I started the PGA Tour in the spring of 1964 after graduating from college and doing six-months of active duty in the U.S. Army. In those days, there was no qualifying school. You just decided you to play the Tour, got two club pros to vouch for your ability to play golf, and you had to have $6,000 in a bank account. To get in tournaments, you had to qualify on Mondays. The two main ways you got exempt from Monday qualifying were to win a tournament, which gave you a one-year exemption, or finish in the top sixty money winners at the end of the year, which gave you a one-year exemption the next year.
But tournament sponsors had a lot of what was called “sponsor exemptions” that they could give out to whomever they chose. Oftentimes, they gave them to several local club pros who were the best players in that area or in that state. They were members of the PGA of America–the club pro association–but not members of the Tour. In those days, the Tour was under the auspices of the PGA of America.

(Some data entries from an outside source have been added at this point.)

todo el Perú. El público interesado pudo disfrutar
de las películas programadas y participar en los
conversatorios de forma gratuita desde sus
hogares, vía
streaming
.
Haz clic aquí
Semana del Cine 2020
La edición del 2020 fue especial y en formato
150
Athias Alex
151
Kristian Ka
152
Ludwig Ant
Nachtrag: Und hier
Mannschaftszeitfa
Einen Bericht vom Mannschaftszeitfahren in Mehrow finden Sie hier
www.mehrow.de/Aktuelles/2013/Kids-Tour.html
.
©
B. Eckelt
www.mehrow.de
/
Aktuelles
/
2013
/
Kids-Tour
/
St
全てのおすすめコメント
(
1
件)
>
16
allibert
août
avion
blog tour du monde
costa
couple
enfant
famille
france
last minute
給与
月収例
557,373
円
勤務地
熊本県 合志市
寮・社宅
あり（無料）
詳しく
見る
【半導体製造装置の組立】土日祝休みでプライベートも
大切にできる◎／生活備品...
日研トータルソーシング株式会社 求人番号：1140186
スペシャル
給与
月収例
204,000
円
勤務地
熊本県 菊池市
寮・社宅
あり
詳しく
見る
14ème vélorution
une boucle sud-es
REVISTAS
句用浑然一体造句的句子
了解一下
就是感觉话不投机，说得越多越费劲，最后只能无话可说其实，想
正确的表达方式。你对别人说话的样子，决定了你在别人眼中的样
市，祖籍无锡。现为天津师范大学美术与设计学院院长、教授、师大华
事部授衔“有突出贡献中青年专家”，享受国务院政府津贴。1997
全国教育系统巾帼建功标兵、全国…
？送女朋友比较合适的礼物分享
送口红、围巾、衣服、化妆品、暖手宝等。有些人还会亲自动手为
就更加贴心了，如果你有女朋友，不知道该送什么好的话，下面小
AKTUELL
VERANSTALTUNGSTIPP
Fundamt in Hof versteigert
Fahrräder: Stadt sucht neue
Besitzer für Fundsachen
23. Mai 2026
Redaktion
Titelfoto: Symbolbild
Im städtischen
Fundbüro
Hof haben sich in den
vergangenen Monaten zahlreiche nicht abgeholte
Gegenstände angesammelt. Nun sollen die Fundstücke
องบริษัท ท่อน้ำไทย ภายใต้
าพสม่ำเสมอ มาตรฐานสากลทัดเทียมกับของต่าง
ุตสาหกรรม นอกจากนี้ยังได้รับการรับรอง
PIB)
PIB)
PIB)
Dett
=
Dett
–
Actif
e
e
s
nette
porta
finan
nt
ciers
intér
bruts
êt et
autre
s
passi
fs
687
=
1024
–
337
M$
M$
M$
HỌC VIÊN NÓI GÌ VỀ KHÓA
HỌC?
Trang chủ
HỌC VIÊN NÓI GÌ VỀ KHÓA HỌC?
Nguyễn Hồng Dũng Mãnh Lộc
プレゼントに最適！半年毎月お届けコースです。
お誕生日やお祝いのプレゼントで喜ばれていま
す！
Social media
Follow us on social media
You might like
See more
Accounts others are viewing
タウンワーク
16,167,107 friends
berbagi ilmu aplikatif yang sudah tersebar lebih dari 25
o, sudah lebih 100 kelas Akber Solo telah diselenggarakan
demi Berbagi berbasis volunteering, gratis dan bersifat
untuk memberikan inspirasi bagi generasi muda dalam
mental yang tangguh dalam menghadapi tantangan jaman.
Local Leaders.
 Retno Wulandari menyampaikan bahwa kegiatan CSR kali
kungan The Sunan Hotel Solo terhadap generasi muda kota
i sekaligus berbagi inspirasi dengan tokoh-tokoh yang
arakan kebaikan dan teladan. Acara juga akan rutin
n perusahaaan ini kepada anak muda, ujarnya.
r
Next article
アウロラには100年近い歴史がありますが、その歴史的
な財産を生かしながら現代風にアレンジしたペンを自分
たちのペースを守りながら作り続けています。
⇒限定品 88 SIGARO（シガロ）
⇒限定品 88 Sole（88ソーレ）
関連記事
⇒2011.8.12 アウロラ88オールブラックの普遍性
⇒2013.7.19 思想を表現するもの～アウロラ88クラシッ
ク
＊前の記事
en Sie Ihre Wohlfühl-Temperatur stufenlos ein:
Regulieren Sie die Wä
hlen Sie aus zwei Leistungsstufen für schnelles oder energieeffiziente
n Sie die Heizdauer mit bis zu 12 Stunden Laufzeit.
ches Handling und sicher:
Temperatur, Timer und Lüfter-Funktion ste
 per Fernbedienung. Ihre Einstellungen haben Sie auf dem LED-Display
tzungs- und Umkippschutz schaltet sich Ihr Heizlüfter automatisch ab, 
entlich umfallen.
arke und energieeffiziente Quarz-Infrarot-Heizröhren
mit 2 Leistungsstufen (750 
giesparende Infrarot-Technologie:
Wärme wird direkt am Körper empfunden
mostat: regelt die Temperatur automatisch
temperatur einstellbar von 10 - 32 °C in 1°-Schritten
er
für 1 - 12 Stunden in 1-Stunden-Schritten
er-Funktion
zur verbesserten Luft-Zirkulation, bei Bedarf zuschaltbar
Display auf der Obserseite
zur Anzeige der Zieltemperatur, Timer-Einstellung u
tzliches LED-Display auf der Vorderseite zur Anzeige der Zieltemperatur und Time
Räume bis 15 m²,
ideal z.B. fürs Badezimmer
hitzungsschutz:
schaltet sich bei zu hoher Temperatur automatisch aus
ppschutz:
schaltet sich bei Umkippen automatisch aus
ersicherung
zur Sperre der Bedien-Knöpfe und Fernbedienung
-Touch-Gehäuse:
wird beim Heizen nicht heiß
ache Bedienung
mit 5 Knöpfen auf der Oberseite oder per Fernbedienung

About the time I started the Tour, some Tour members were complaining about how tournament sponsors were giving too many of their sponsor exemptions to local club pros instead of to members of the Tour who were not exempt players. This criticism increased. There were other complaints that Tour members had against the parent organization. And the PGA of America’s leadership was not acquiescing. So, in the late summer of 1968, several leading Tour players began holding private meetings to discuss a break-away from the PGA of America.
The leaders of this protest movement included Dan Sikes–a multiple tournament winner who had a law degree–Gardner Dickinson, Bob Goalby, and Lionel Hebert. As a representative of younger players, they invited me to join their possible revolt, which I did. Right away, the group discussed a name for this new pro golf tour. I suggested the Tournament Players Association, and the group voted to use that name.
It looked like 1969 was going to be a new pro golf tour–the TPA. There was animosity on both sides. So many club pros were saying bad things about us Tour players revolting from their cherished organization–the PGA of American. But one thing was for sure–more Tour members and less club pros would be getting in Tour tournaments.
Yet on December 12, 1968, the PGA of America backed down. The two sides came to an agreement: the name of the new Tour would be changed to the Tournament Players Division. This signified it would be a division partly on its own in professional golf. Sometime after that, the new Tour was no longer under the authority of the PGA of America at all.It was also decided that for this transition to happen more smoothly, the TPD should have a commissioner as in other American professional sports, such as baseball and football. So, Joe Dey, the longtime director of the USGA–the amateur body of our sport–was asked to become the new commissioner of the TPD. Mr. Dey accepted. He was our commissioner for the next five years. After that, former Tour player Deane Beman was the commissioner for the next twenty years. Both of these commissioners were good choices. Especially Beman, who had a thriving insurance business before turning, proved himself very valuable to the Tour, which was renamed the PGA Tour.
This month’s issue of Fortune magazine is dedicated to the U.S. stock markets and corporate businesses that have been very successful. So, it has an article about the fiftieth anniversary of the new pro golf Tour that resulted from the split. This article has some interesting financial statistics about how far the PGA Tour has progressed during the past fifty years. For example, the combined purses of all the tournaments in 1969 was $5.5 million; whereas, the combined total of the purses this year were $363 million. The best part of the PGA Tour is its annual giving to charity. From 1938 to 2005, the PGA Tour raised $1 billion for charity. But in the past nine years, it has raised $2 billion for charity.
Here in the U.S., there are three pro golf tours under the PGA Tour: regular PGA TOUR, Champions Tour, and Web.com Tour. But the Tour has now branched out internationally to include the PGA TOUR Canada, PGA TOUR Latinoamerica, and PGA TOUR Series China. I remember when China didn’t even have golf since it was a communistic country. Then there is First Tee, which is for junior golfers. And the PGA TOUR is now in the Olympics.
I could go on and on with this. My point, and that of the Fortune article, is that the split from the PGA of America in 1968 was something that had to happen, and the results have proved without a shadow of doubt that it was successful. As with the United States of America’s revolution from the king of England, sometimes revolt is the right thing to do.